Женская консультация располагалась в глубине пустынного квартала, возле замороженной стройки.
Мы прошли мимо похожих на военные руины железобетонных блоков к двухэтажному зданию, выложенному из серого беспородного кирпича. Рогнеда взяла меня за руку, и мы вошли.
Внутри было холодно и сумрачно. Рогнеда посадила меня в коридоре и пошла в регистратуру договариваться: ни о каком номерке я, конечно, не позаботилась, потому что, когда вдруг поняла, что «что-то не так», впала в анабиоз. Это была реакция на страх, на западню, в которой я очутилась и которой была я сама.
– Не бойся, – сказала Рогнеда, втолкнула меня в кабинет и закрыла за мной дверь в верхний мир.
Толстая докторша в белом колпаке и мясницком переднике поверх халата быстро задавала вопросы и быстро заполняла анкету. Потом кивнула в сторону ширмы:
– Туда.
Я подошла к гинекологическому креслу и подняла голову. Я искала нож гильотины, он очень подошел бы к этой конструкции.
– Первый раз, что ли?
Я не ответила. Со мной произошла удивительная вещь – я отделилась от своего тела и оказалась где-то сверху, а та, что была внизу, стала послушно выполнять приказы докторши.
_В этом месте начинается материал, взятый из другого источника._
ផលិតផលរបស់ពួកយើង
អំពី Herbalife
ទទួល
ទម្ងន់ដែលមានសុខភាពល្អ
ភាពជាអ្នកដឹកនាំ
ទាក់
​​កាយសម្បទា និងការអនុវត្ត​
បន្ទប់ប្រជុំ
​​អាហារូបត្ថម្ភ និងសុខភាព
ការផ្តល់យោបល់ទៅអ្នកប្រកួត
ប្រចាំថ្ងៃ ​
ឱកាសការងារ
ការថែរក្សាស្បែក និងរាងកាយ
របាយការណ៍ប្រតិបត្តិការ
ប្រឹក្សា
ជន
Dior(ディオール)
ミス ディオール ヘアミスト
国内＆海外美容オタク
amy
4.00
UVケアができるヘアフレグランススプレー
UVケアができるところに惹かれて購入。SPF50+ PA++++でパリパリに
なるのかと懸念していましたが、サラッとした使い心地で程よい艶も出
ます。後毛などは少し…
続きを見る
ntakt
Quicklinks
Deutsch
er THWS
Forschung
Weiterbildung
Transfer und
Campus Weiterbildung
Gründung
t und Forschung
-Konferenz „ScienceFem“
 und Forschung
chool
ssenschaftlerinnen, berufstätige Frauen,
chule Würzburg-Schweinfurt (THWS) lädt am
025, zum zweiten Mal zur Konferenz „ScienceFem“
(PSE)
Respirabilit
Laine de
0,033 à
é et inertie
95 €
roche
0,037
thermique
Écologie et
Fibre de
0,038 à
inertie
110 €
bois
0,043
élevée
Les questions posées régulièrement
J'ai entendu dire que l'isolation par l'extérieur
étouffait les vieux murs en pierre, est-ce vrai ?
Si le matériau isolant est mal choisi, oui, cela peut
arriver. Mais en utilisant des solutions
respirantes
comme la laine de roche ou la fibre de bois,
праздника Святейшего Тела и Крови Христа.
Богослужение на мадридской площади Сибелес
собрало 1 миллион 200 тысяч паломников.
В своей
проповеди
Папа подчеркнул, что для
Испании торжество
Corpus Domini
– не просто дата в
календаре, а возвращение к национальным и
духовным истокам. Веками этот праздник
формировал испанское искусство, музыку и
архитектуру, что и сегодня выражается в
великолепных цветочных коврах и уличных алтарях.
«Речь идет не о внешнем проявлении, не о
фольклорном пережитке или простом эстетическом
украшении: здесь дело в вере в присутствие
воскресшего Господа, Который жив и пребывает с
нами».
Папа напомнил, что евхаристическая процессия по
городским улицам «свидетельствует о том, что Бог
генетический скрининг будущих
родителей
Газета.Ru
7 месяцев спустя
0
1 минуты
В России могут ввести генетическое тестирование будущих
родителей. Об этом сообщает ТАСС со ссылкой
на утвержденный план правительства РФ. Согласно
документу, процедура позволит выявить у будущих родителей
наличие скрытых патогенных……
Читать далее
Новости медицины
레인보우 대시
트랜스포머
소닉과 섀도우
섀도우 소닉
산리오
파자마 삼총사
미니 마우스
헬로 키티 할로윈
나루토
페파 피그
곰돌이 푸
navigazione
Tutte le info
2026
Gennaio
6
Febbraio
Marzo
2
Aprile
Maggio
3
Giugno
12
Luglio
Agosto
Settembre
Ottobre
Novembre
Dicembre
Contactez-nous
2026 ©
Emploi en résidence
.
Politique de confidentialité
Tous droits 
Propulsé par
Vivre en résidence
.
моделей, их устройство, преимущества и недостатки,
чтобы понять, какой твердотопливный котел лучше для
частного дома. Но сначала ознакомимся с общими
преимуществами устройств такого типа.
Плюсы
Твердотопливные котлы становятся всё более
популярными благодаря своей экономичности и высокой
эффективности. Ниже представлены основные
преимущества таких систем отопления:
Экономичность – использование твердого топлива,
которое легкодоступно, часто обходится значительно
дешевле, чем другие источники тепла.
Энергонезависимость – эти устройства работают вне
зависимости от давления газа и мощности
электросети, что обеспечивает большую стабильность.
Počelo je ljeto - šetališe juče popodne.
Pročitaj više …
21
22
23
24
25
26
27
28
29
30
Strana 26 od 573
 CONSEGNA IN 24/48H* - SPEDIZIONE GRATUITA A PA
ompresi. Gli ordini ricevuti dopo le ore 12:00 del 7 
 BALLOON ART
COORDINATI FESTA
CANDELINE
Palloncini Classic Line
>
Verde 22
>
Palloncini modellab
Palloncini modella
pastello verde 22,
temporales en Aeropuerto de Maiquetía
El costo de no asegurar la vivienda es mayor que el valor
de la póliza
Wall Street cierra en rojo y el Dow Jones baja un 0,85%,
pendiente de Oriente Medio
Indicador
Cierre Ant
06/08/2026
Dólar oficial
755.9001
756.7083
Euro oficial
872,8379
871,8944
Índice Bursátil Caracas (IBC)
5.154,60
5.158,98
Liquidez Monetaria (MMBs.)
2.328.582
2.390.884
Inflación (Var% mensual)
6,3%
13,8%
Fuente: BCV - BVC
Но когда она грохнула на приставной стол металлическую миску с пыточными инструментами, даже та я, что была наверху, закрыла глаза.
Осмотр закончился. Я постепенно приходила в себя, голова кружилась.
Сдернув с рук перепачканные кровью перчатки, докторша спросила, хочу ли я сохранить ребенка.
Я молчала, пытаясь вникнуть в суть ее вопроса. Тогда она впервые посмотрела мне в лицо, и голос ее окрасился чем-то вроде сочувствия.